В плохо освещенной комнатке повисла МХАТовская пауза. Я переводил взгляд с Денисова на Грасс. Константин смущенно уставился в пол, а Анька, наоборот, с вызовом и легкой, почти джокондовской полуулыбкой глядела на меня.
Ну и кто тут кого, блин, соблазнил?
Только сейчас я заметил, что, кажется, сорвал парочке настоящее романтическое свидание: на подоконнике возле распахнутого окна стояли два бокала с недопитым вином, на тарелке аккуратной женской рукой была разложена краковская колбаска с каким-то вонючим сыром, из пепельницы торчали тонкие женские сигареты со следами помады. Картину завершал свисавший с люстры черный лифчик. Кружевной и явно очень дорогой.

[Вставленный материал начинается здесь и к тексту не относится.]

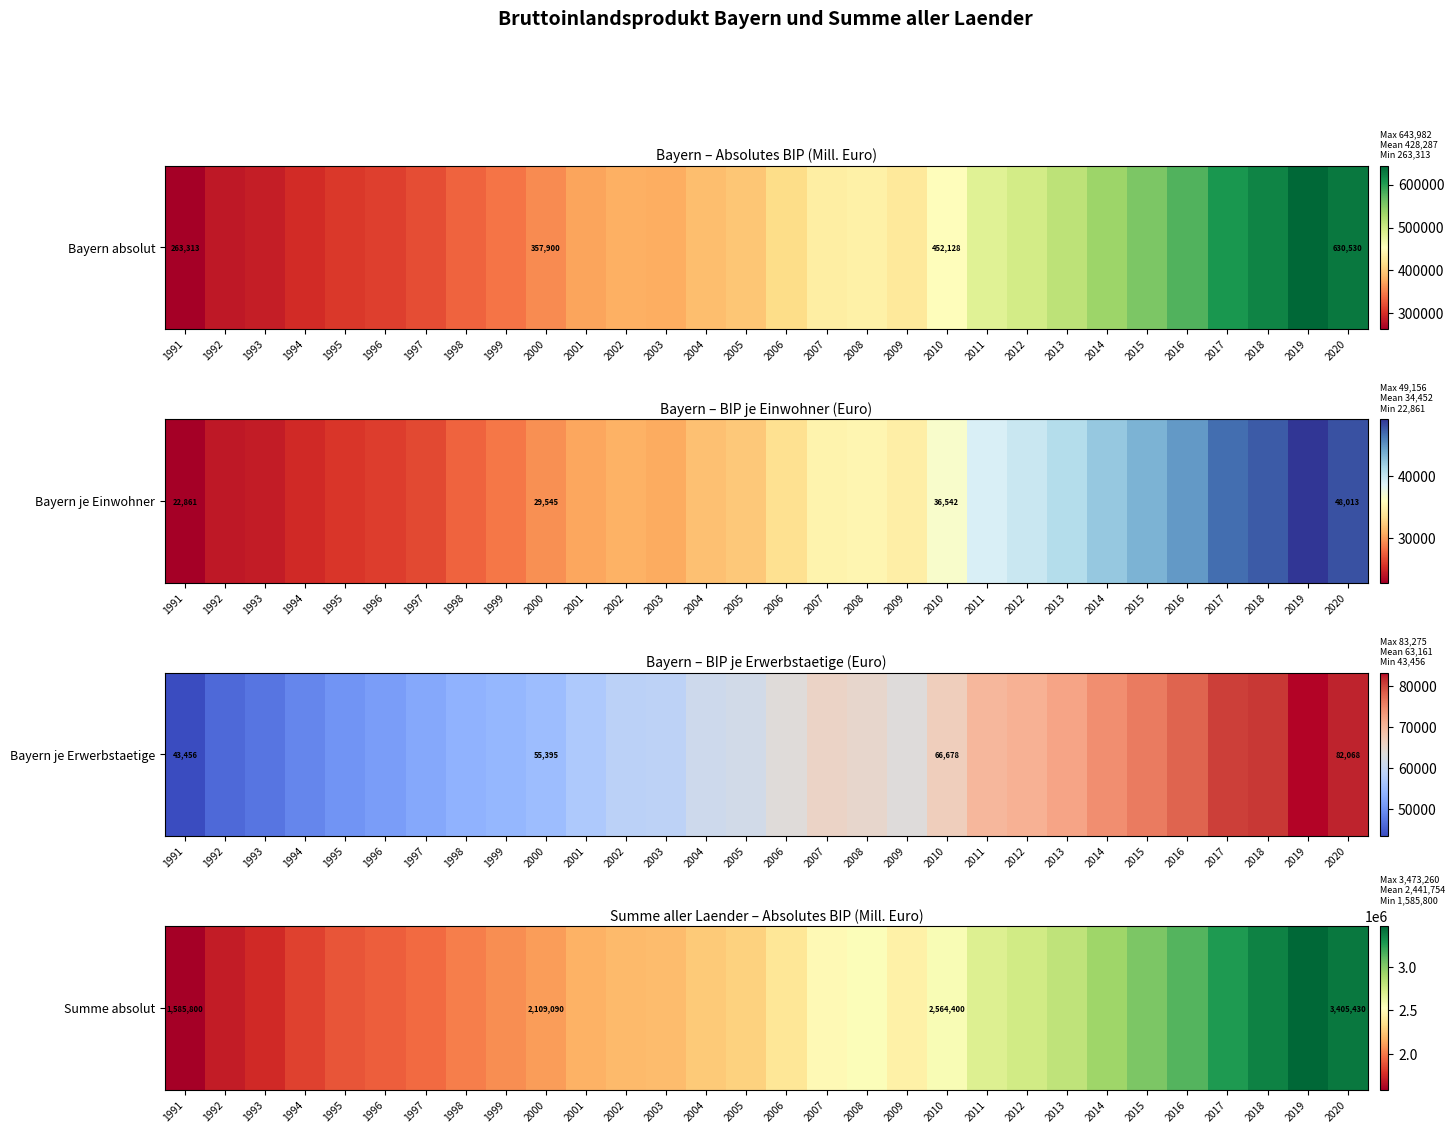

Reading left to right, extract all data points from this chart.

1585800	1702060	1750890	1829550	1894610	1921380	1961150	2014420	2059480	2109090	2172540	2198120	2211570	2262520	2288310	2385080	2499550	2546490	2445730	2564400	2693560	2745310	2811350	2927430	3026180	3134740	3267160	3365450	3473260	3405430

— Ну что ты смотришь на нас как баран на новые ворота? — наконец нарушила молчание Грасс и потянулась за одеждой. — Да, это именно то, о чем ты думаешь.
Мы с Денисовым синхронно отвернулись, позволяя девушке одеться. Качнулась люстра — Аня сняла бюстгальтер, затем последовало несколько шорохов — и вот она уже стучала каблучками, застегивая босоножки.

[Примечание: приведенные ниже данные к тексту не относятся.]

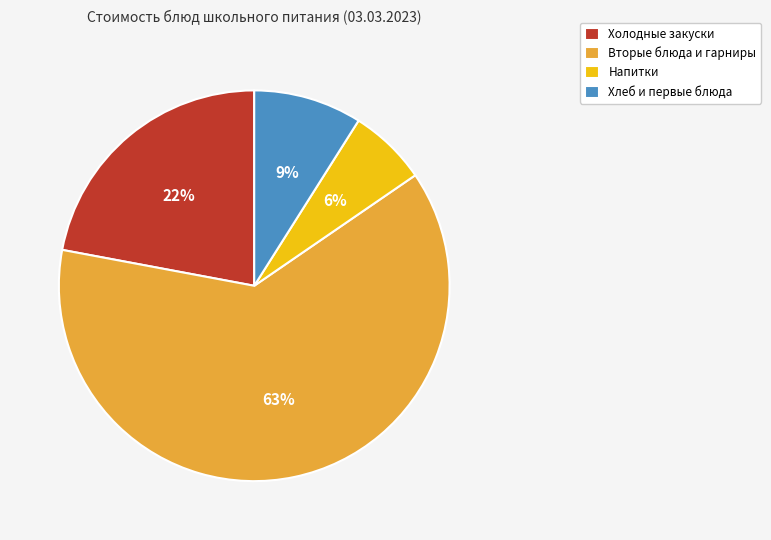

To the nearest percent, what is the average slice percentage?

25%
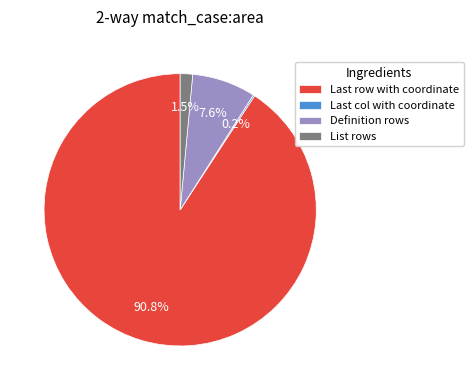

Which category has the biggest portion of the pie?

Last row with coordinate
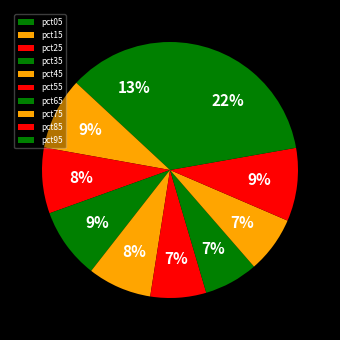

Is it true that pct45 is 8% of the pie?

True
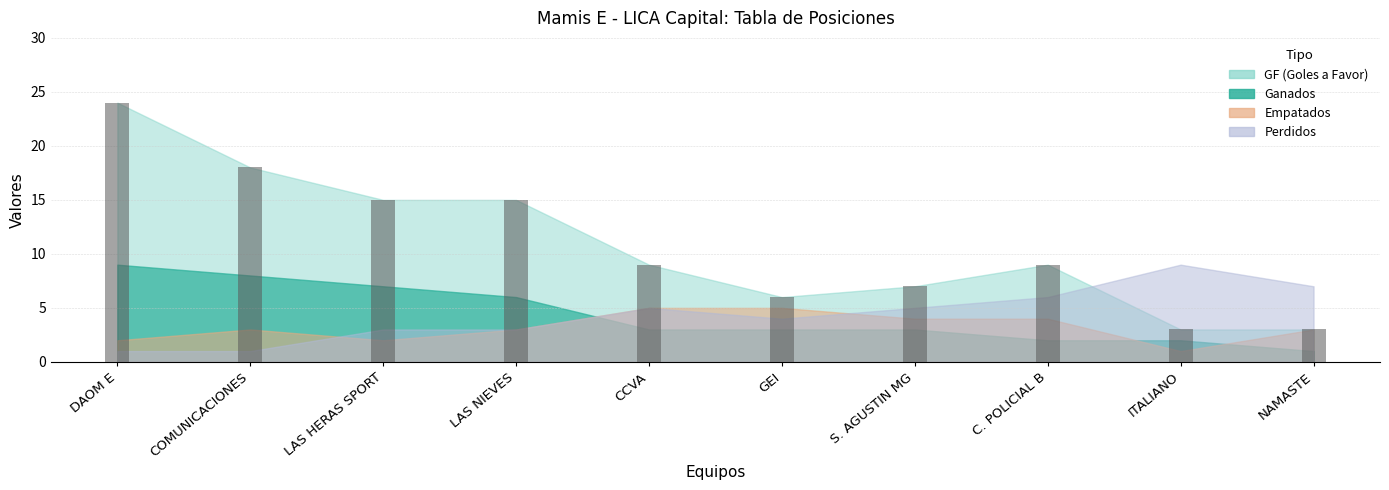

Reading right to left, extract all data points from this chart.

3	3	9	7	6	9	15	15	18	24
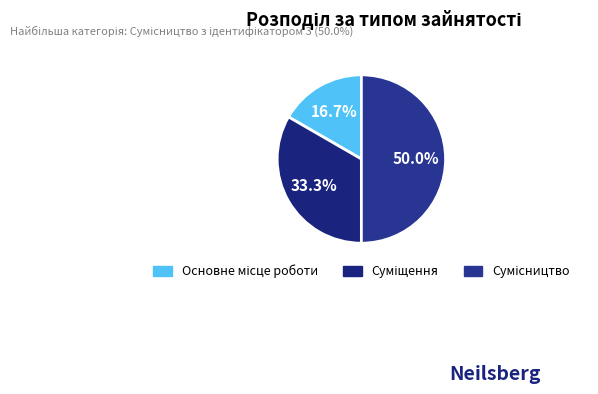

How many segments does this pie chart have?

3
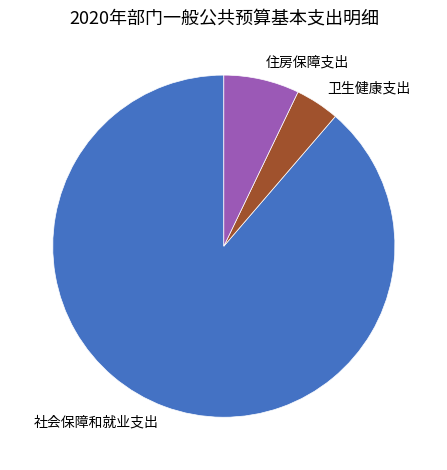

Which slice is the largest?

社会保障和就业支出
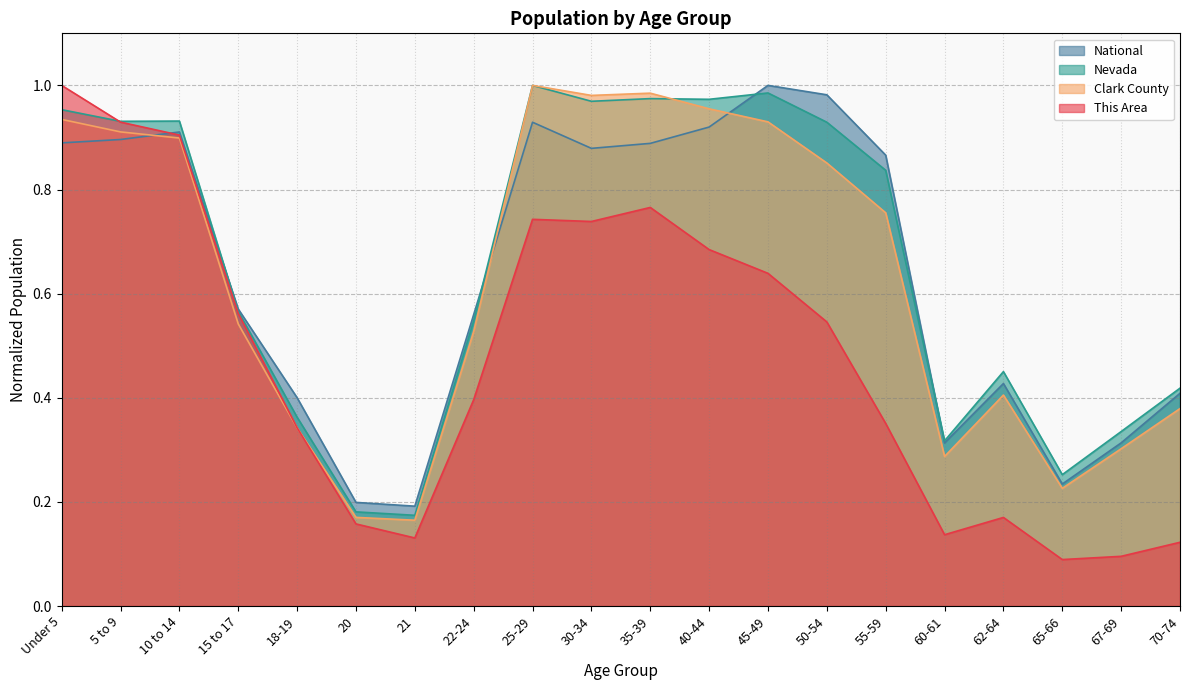

Rank the series at 45-49 from lowest to highest value.

This Area, Clark County, Nevada, National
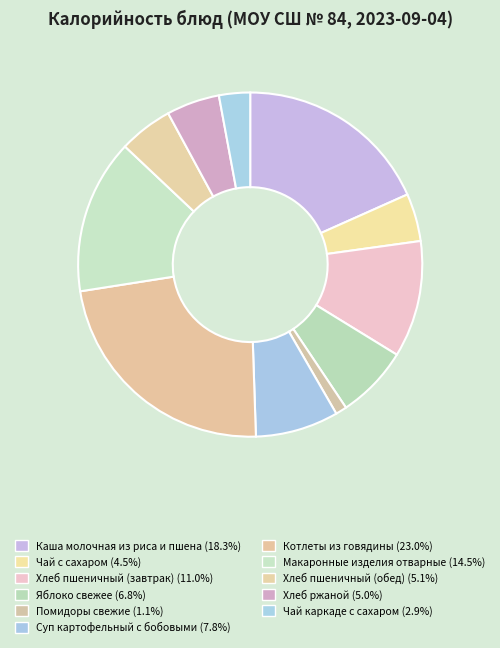

What percentage is the Суп картофельный с бобовыми slice, to the nearest percent?

8%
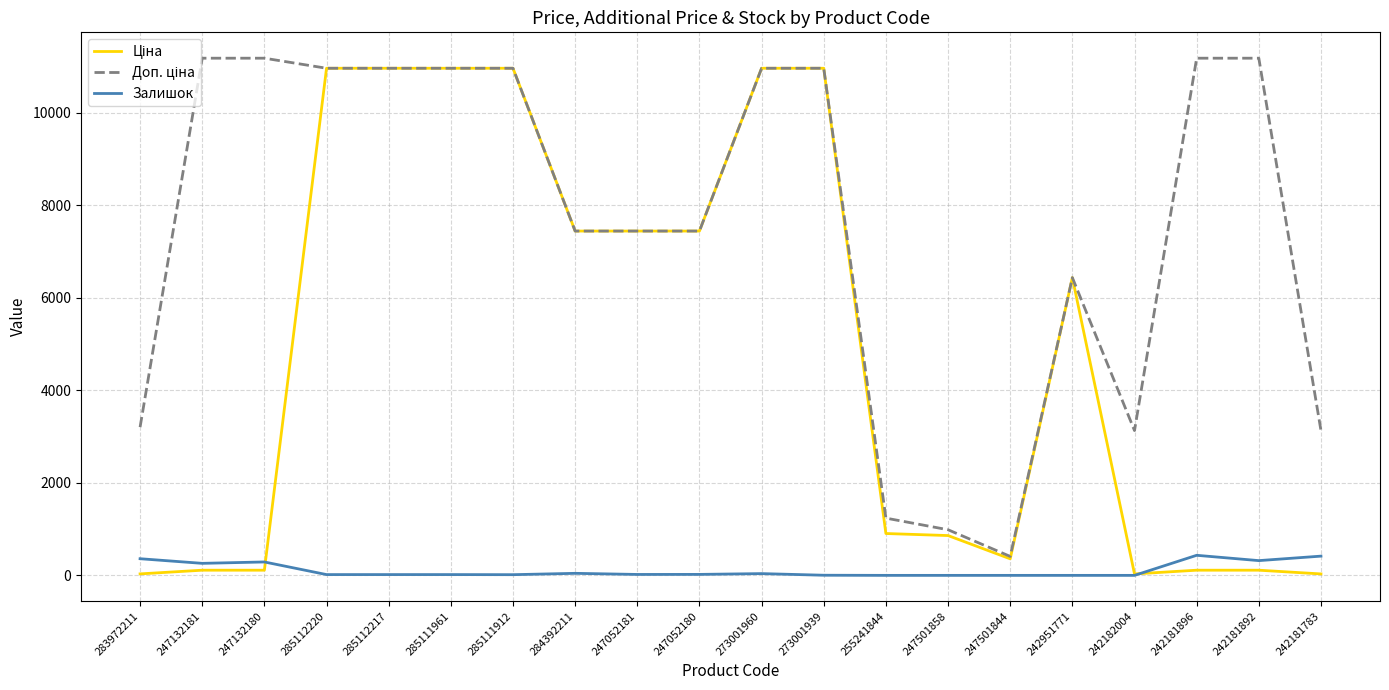

True or false: Залишок has a value of 0.0 at 247501858.

True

Я осторожно повернулся и убедился, что не застал ее врасплох. И, честно говоря, немало удивился тому, как она выглядела. Никакого привычного готического макияжа с потекшей тушью и густо накрашенными глазами. Наоборот, Грасс явно готовилась — примарафетилась, выбрала короткое обтягивающее платье, чтобы выгодно подчеркнуть длинные ноги и стройную фигуру, надела изящные украшения, даже прихватила малюсенькую сумочку на цепочке.

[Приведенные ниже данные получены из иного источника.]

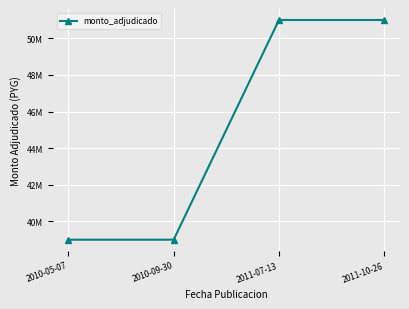

What is the smallest value displayed?

39000000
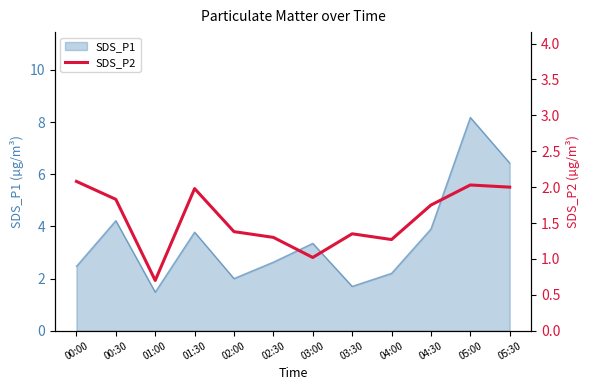

The chart shows a value of 1.3 at 02:30. True or false?

True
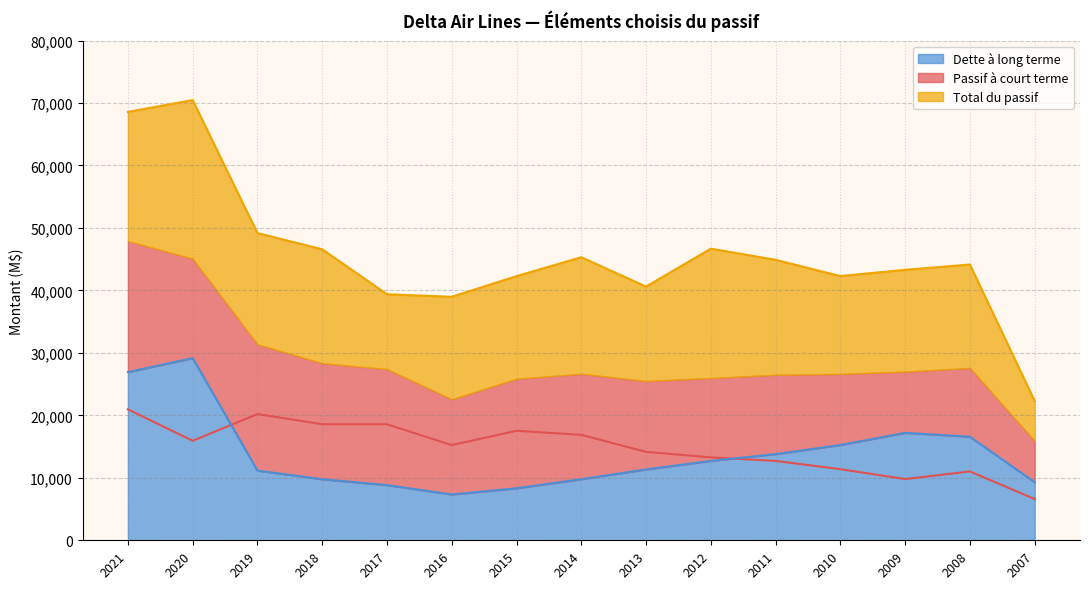

In Total du passif, how many points are higher than both neighbors (excluding endpoints)?

4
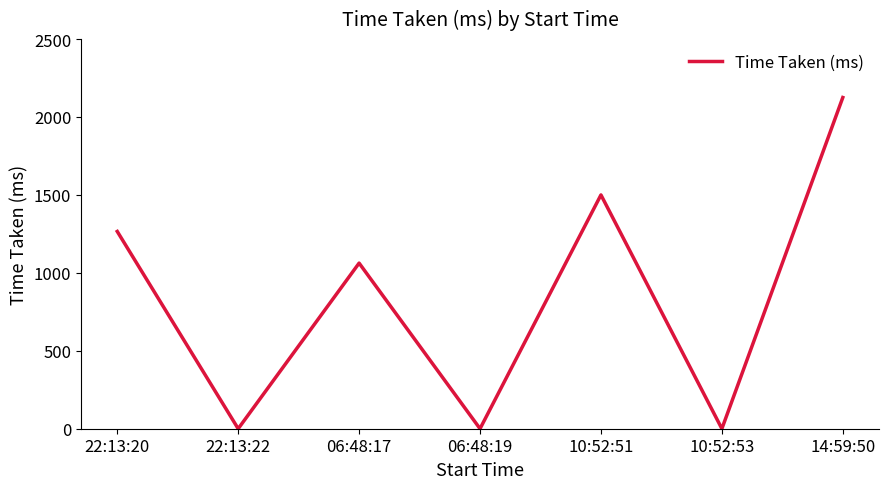

Where is the first local minimum?

22:13:22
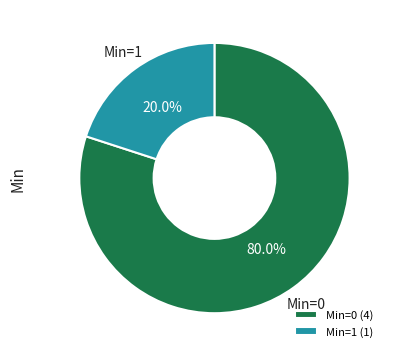

Which category accounts for the majority?

Min=0 (4)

Впервые я видел Аньку такой. Не знаю, что у них там творилось с Денисовым, но это наверняка должно было что-то значить. Другой вопрос — что именно и для кого?
Аня тем временем долила вина в бокал, осушила его залпом и, пригладив растрепавшуюся прическу у маленького зеркала, процокала на высоченных шпильках мимо нас. Уже с новой тонкой сигареткой в руках.
— Думаю, вам нужно поговорить наедине, — нахально улыбнулась она, но я заметил в ее глазах смятение. Значит, тоже нервничала. — Ладно, всем пока.
Уже в коридоре она послала нам обоим воздушный поцелуй и скрылась за входной дверью. Я услышал торопливый стук каблуков на лестнице, затем сосчитал до пяти и пошел в прихожую, чтобы запереть дверь.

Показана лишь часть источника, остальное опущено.